Traditional Cyclades architecture is on show, with traditional low-cut cubicle houses daubed in white and forged from local stone. The island hosts a fledgling wine industry and cherry tomato farming.

Town5: Perth

Downtown Perth skyline in Australia during twilight.
Surface Area2.4780 sq m
Key AttractionKings Park and Botanic Garden
Economic SectorsService industry

Perth faces the Indian Ocean to the west, with the Swan River (named after the storied black swans) coursing through.

Perth is home to a thriving arts scene, with the Heath Ledger Theatre named after its famous native. The city’s isolation has fostered a thriving local music scene. Tourism is a key economic driver, and many museums and galleries hold showcases for visitors.

Town6: Casablanca

Main square in Casablanca, Morocco.
Surface Area80 sq m
Key AttractionMedina Old City District
Economic SectorsPhosphate Mining

Morocco’s chief port is the eighth-largest city in the Arab world. Facing northwest over the Atlantic, it offers the Oulidia village beach, Agadir, and the popular Corniche district, with its shorefront shopping.

The town’s architecture reflects experiments from the French colonial era. A mix of Art Nouveau, Andalusian Arabo, Neo-Mauresque and other stylers prevail. The world’s tallest minaret at Hassan II Mosque looms over the city.

Town7: Auckland

Aerial view of the Piha beach in Auckland,New Zealand.
CountyNew Zealand
Surface Area234.4 sq m
Key AttractionWaiheke Island
Economic SectorsServices; Manufacturing

The “City of Sails” stretches between the Waitemata and Manukau Harbours. The isles of Hauraki Gulf have spectacular national parks, and the Pacific shoreline provides fine beaches.

Sailing is popular leisure, and the Viaduct Basin has thrice hosted the Americas Cup.

Town8: Sharm El Sheik

Red Sea coastline in Sharm El Sheikh, Egypt.
Surface Area12.796 sq m
Key AttractionRas Muhammad National Park
Economic SectorsTourism

A former fishing village, “The Bay of the Sheik,” sits on the promontory at the mouth of the Gulf of Aqaba, overlooking the Straits of Tiran.
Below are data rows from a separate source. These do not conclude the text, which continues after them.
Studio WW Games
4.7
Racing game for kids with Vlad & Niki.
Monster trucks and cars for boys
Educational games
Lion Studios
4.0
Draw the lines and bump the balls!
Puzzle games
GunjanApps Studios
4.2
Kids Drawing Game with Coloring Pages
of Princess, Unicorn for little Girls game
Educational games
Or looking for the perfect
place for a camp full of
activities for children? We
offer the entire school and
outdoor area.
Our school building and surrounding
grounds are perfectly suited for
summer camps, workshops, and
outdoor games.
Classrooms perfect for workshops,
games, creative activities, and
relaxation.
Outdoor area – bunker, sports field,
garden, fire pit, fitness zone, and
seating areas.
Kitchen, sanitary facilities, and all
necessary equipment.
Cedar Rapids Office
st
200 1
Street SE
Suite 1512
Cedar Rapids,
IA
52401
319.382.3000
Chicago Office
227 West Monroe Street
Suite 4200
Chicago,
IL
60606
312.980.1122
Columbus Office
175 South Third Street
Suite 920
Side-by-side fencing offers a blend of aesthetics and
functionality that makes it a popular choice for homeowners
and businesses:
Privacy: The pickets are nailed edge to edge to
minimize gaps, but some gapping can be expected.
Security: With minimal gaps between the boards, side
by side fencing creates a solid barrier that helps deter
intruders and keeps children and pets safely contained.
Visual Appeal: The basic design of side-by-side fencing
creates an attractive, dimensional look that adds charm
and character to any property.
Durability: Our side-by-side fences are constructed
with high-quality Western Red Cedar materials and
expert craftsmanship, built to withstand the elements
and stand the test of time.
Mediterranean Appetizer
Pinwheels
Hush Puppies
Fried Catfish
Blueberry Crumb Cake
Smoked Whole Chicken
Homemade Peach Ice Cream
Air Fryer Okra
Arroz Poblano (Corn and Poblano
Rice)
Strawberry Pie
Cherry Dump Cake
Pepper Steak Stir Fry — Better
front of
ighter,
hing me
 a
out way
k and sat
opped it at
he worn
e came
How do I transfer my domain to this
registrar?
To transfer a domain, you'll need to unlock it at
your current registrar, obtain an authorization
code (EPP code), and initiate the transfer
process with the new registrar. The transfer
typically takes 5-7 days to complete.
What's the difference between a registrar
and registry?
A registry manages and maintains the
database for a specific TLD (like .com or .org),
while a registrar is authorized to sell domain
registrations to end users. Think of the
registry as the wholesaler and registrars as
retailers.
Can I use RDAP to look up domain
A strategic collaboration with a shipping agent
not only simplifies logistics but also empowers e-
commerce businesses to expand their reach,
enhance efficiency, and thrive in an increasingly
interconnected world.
It experiences a subtropical climate, with temperatures typically in the range of 64-73 degrees F.

 The calm, warm gulf waters, with their fetching underwater scenery, have turned the bay into a scuba magnet. Other water sports like para-sailing and canoeing are popular too.

Town9: Bangkok

Grand Palace and Wat Phra Keaw during sunset in Bangkok, Thailand.
Surface Area605.693 sq m
Key AttractionWat Phra Kaew Buddhist Temple
Economic SectorsWholesale and Retail Trade

One of the world’s top tourist destinations, Bangkok melds its old-world charm with modern comforts. There’s plenty of golf, with the Lam Lak Ka, Subhapruek, and Thana city country clubs being among the favored spots.

Traditional Thai art is on show at various galleries, like the Patravadi Theatre.

Town10: Valparaiso

Colorful buildings of the UNESCO World Heritage city of Valparaiso, Chile
Surface Area155,1 sq m
Key AttractionValparaiso University Chapel
Economic SectorsEducation

You may miss the golf. But “the Jewel of the Pacific” basks in maritime history and delightful architecture. The Bay was first peopled by the Picunche and became a favored stopover for Spanish ships rounding South America via the Straits of Magellan.
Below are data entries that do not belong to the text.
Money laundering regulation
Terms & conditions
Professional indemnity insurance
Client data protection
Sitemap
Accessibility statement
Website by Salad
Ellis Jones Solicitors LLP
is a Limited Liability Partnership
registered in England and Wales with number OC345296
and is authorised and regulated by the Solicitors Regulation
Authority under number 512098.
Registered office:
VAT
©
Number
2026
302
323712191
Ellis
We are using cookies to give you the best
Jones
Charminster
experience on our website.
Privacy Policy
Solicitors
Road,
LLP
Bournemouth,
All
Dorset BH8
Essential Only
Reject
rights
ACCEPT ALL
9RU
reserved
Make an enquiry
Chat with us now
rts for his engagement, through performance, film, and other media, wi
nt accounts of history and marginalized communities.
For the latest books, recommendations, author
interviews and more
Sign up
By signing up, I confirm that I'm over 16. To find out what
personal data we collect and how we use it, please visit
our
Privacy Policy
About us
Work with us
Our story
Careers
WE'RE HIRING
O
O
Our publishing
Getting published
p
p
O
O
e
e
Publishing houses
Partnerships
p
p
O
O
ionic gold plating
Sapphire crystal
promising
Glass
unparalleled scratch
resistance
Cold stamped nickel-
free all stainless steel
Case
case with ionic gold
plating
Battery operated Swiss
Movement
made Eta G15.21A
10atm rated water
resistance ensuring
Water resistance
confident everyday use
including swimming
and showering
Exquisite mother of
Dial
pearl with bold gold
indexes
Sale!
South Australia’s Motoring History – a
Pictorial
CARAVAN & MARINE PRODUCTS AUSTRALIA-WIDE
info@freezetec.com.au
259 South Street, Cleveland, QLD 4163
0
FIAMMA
The city is declared a world heritage site, and its funicular lifts are officially one of the world’s 100 most endangered historical treasures.

Town11: Ballito

Umdloti Beach in Ballito, South Africa.
CountySouth Africa
Surface Area8.560 sq m
Key AttractionMonkeyland Wildlife Area
Economic SectorsService industry

Ballito is the southernmost resort town in Africa. On the edge of the Indian Ocean, its subtropical summers are humid and hot, with mild warm winters. The town is free of frost and snow.

Set on a retired sugar plantation, the town has abundant natural attractions in the form of flora and fauna. It is ethnically diverse and twenty-five miles away from Durban, the country’s third-largest city.